Visiting Bath (a delightful spa town and World Heritage Site in South West England) last Saturday, I took the opportunity to explore the wonderful independent book shop Topping & Co. Whilst browsing the titles, I came across a group of staff assembling a new display of the ‘Penguin, Little Black Classic Books’. The publisher are celebrating their eightieth year with a collection of eighty titles. A broad appealing range includes over forty different translations. As the smiling staff member pointed out to me, each one costs only eighty pence ($1.20): ‘the third of a price of coffee’.
I scanned my eye across the collection. There was a booklet containing the letters of Mozart to his father, a short story by Dostoevsky, the Communist Manifesto. My eyes were drawn to a white Buddha image clearly printed on a black cover. The Dhammapada. The final book of the collection. An apt conclusion for the series. Penguin signing off with a succinct, practical guide book for the mind.
I studied Buddhism without any prior knowledge of self-help, only the foundation of an academic study of Western philosophy. After attending several classes it became clear that I was being offered a practical method to transform my busy mind into a place of peace. Most appealing was the relaxed delivery by the speaker: ‘try this technique and if it works in your life, then keep practicing it, if not, leave it to one side’ – no pressure, no agenda.
Buddha is often described as a doctor and his writings as the medicine to reduce the problems in our mind.
In the very first paragraph of the Dhammapada, Buddha states:
‘What we are today comes from our thoughts of yesterday and our present thoughts build our life tomorrow, our life is the creation of our mind.’

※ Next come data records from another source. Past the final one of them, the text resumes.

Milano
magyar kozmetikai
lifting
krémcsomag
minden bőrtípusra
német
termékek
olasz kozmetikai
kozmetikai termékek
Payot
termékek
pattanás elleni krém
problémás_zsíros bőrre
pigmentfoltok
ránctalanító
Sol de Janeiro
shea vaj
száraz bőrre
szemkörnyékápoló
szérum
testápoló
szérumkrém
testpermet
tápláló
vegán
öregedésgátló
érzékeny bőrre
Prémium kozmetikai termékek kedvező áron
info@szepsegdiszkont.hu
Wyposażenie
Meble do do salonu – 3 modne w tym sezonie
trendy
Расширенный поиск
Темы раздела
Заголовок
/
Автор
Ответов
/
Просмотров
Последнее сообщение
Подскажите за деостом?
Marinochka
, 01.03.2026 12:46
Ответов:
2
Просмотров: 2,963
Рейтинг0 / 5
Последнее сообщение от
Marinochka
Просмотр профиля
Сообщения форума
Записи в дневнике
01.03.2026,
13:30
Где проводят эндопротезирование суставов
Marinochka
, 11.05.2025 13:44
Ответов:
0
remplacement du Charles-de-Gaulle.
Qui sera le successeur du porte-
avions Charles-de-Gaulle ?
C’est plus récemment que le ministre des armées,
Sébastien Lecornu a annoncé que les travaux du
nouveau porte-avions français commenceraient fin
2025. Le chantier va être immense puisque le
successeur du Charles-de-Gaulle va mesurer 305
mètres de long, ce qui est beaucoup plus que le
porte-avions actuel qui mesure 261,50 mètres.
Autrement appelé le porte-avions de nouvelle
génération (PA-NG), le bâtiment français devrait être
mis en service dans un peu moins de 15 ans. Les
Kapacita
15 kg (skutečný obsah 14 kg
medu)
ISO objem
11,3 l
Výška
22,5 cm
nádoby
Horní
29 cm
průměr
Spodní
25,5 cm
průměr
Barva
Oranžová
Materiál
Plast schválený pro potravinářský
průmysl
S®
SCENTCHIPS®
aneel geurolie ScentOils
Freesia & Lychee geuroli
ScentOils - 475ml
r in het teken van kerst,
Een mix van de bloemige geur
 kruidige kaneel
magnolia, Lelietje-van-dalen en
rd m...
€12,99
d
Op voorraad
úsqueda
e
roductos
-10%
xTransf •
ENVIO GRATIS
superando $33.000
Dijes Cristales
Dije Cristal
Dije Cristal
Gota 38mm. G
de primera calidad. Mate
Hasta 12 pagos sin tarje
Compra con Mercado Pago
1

Taking the book off the display, I retreated into a corner of the shop, pausing for a few moments and quietly reflected upon these opening words, allowing myself to be be drawn into a natural, existential experience. A letting go. The busy mind slowing down with the appreciation that life is not dissimilar to a dream. My mind relaxed and found contentment in that moment.
Thousands of self-help manuals come out each year. Although it may not be explicitly stated, many of them are inspired by this short line. Knowing ones history can be encouraging and inspiring, especially learning where our knowledge and wisdom originates. The rapid growth of Mindfulness has inspired many people to challenge their busy minds and try to live in the moment. If you scratch beneath the surface of this modern advice you will see the influence of the Dhammapada.
If we benefit from Mindfulness and Meditation then spending time with this text is like offering an appreciative nod to the founder of a tradition that is helping us to find peace, calm and happiness; transform our relationships and bringing sanity into our mind and world.
When you are first guided through a Meditation at any class, workshop, yoga studio, retreat, or via a mobile app, you are being presented with an activity of mind that has been engaged in for thousands of years. A timeless, transformative training, that potentially can become your most important life skill.
The Dhammapada is not so much the wild elephant in the room of the self-help and Mindfulness boom, but the Buddha in the room that is, has and will, bring peace into the lives of many people from generation to generation.
Hot off the shelf, I purchased the little black book and walked out into the cool, winter evening of Bath, placing into my pocket four-hundred and twenty-three ancient aphorisms on endurance, self control and joyful living.
We can skim through this booklet, being briefly inspired, but then just return to our life as normal. Or we can take the time to savor these timeless words of advice, like a fine wine: gently swill around the mind, sample the body, tone and note, giving our self the mind space to enjoy their peaceful effect.